Work to do ▸
Answer these from the excerpt on the early Navigation Acts:
1. In what year did Parliament pass the first Navigation Act?
2. What share of a ship's crew had to be English?
3. In what year were admiralty courts set up to enforce the acts?
··· Excerpt to read
The Early Navigation Acts

During the English Civil War, which began in 1642 and ended in 1649, the British had too many troubles of their own to pay much attention to regulating trade with the colonies. In this period, Americans had slipped into the habit of shipping their goods directly to continental ports, and the Dutch made great inroads into the carrying trade of the colonies. In 1651, Parliament passed the first of the so-called Navigation Acts, directed primarily at prohibiting the shipping of American products in Dutch vessels. Not until after the Restoration, however, was England in a position to enforce a strict commercial policy, beginning with the Navigation Acts of 1660 and 1663.

These acts were modified from time to time by hundreds of policy changes; at this point, it is sufficient to note the three primary categories of trade restriction:

1.  All trade of the colonies was to be carried in vessels that were English built and owned, commanded by an English captain, and manned by a crew of whom three-quarters were English. English was defined as “only his Majesty’s subjects of England, Ireland, and the Plantations.” Of great importance to colonists was the fact that colonists and colonial ships were both considered “English” under the law.

2.  All foreign merchants were excluded from dealing directly in the commerce of the English colonies. They could engage in colonial trade only through England and merchants resident there.

3.  Certain commodities produced in the colonies could be exported only to England (or Wales, Berwick-on-Tweed, or other English colonies—essentially any destination within the Empire). These “enumerated” goods included sugar, tobacco, cotton, indigo, ginger, and various dyewoods (fustic, logwood, and braziletto). The list was later amended and lengthened, and Scotland was added as a legal destination after 1707.

It is important to keep these three categories of restrictions firmly in mind. Although they were the cause of occasional protests on the part of the colonists, they caused practically no disruption of established trade patterns during the remaining decades of the seventeenth century. Indeed, the acts were only loosely enforced throughout most of the seventeenth century. When in 1696 a system of admiralty courts was established to enforce the Navigation Acts, their impact became somewhat more pronounced. Indeed, from the beginning of the eighteenth century, most spheres of colonial commercial activity were regulated. One relaxation of the regulations in the 1730s is noteworthy. At that time, some enumerated goods were allowed to be shipped directly to ports south of Cape Finisterre, in Northern Spain.
······
··· Source excerpt
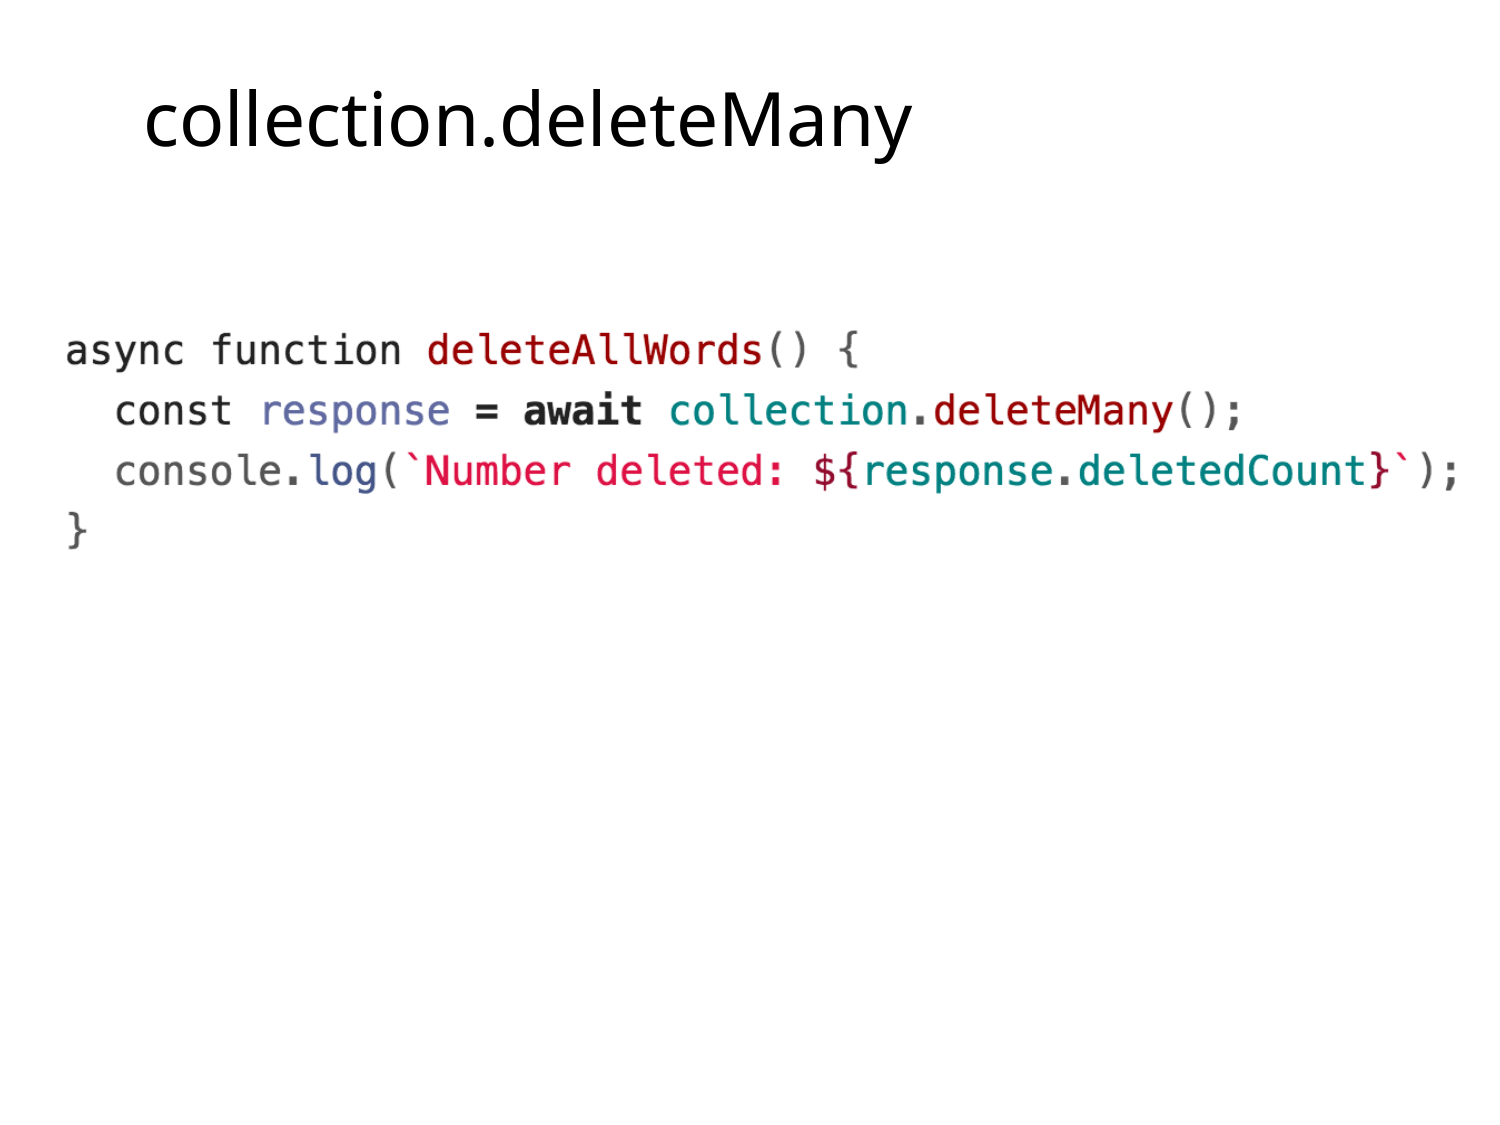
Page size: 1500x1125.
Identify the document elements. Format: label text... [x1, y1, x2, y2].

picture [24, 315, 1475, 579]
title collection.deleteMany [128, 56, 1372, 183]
······
Final answer ▸
1. 1651
2. Three-quarters
3. 1696